Especially vulnerable to policy shifts are MGM China Holdings, Sands China, and Wynn Macau. These affiliates of American companies typically send substantial dividends home, making Macau the major profit engine for their parents. Both Wynn Resorts Ltd. and Las Vegas Sands Corp. got more than 60% of their revenue from China in 2019. But U.S.-China relations suffered in 2021 as Washington responded to news of Chinese persecution of Muslim Uyghurs in the Xinjiang region. President Joe Biden expanded a blacklist of Chinese entities in December, preventing them from accessing key U.S. suppliers and technologies, and banned Americans from investing in more Chinese technology companies, including drone leader DJI and the country’s largest artificial intelligence firm, SenseTime Group. He also launched a diplomatic boycott of Beijing’s Winter Olympics and signed bipartisan legislation banning goods made with forced labor in Xinjiang—a law that China’s Foreign Ministry spokesman called “vile.”

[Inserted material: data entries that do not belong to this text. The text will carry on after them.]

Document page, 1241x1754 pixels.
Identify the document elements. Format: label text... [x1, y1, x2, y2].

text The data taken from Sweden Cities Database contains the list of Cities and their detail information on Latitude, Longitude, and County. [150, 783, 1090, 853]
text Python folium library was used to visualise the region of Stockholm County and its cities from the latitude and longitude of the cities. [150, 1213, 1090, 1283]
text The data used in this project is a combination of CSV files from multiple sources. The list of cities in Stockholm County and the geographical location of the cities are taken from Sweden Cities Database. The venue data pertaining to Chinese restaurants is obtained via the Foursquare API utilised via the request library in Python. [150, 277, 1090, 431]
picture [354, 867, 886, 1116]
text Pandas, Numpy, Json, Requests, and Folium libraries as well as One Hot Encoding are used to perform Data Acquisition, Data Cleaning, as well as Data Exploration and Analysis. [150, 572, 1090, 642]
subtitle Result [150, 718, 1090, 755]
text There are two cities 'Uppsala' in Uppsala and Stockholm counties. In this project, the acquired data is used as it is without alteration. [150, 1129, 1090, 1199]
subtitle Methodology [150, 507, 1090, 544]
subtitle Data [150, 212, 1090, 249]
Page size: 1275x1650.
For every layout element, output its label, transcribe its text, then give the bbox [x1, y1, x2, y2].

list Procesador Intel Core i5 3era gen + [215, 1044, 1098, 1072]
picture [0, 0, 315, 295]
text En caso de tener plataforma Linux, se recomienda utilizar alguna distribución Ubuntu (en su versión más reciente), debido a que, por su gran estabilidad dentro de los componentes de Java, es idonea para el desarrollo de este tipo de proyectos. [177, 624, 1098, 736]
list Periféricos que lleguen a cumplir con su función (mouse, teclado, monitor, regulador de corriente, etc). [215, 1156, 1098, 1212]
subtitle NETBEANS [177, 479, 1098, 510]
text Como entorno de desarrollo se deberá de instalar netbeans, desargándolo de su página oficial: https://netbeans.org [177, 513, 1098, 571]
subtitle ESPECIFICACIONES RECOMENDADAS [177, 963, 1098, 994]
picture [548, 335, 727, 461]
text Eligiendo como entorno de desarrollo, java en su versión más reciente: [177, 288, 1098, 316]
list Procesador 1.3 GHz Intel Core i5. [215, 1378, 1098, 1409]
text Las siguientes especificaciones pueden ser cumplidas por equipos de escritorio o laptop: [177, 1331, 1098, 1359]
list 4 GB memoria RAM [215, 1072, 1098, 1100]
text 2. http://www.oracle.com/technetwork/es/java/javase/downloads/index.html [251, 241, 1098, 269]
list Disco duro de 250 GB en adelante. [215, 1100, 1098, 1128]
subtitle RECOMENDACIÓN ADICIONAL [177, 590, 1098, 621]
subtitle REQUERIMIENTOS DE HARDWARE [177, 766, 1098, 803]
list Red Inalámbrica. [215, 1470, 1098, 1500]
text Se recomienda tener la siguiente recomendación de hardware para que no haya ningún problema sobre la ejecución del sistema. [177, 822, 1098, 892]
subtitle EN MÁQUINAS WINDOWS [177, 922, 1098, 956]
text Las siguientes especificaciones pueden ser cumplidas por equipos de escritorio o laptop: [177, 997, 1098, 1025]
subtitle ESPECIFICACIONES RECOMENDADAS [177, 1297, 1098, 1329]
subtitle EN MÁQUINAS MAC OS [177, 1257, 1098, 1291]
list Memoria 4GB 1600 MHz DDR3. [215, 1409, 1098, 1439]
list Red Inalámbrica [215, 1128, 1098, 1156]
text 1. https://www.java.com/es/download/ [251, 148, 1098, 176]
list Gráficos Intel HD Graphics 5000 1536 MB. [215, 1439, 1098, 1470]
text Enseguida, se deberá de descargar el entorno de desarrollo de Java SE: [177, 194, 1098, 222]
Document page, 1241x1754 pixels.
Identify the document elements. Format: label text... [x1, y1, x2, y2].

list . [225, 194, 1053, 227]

For Chinese officials eager to show their displeasure with Biden, casinos with U.S. parents make easy targets. Las Vegas Sands, majority owner of the Macau subsidiary and operator of a large casino in Singapore, last year agreed to sell its Las Vegas properties for $6.25 billion so it could focus on its Asian businesses. “Asia remains the backbone of this company, and our developments in Macau and Singapore are the center of our attention,” CEO Robert Goldstein said in a March statement announcing the sale.
With Macau’s government yet to announce legislation to govern the industry, the mid-2022 deadline may slide. Macau Chief Executive Ho Iat Seng has said current rules allow the extension of licenses if an updated gaming law isn’t ready before the expiration date. His government in December released results from public hearings on license renewals; most participants favored maintaining six operators. Most respondents also supported local officials’ proposals to increase local ownership and government supervision of the casinos.
Many analysts therefore say a final deal may largely maintain the status quo. “We believe operators will still be allowed to distribute dividends after satisfying some reasonable investment thresholds,” Morgan Stanley analysts wrote in a Dec. 13 report.
That doesn’t mean there won’t be changes. To continue operating in the city, American-owned casinos may need to dilute their holdings and offer local partners stakes of as much as 20%. That would result in them “keeping more of their profits in Macau” rather than sending them back to the U.S., says Bloomberg Intelligence analyst Angela Hanlee. Still, dilution would at least ensure that the Americans keep a piece of the action.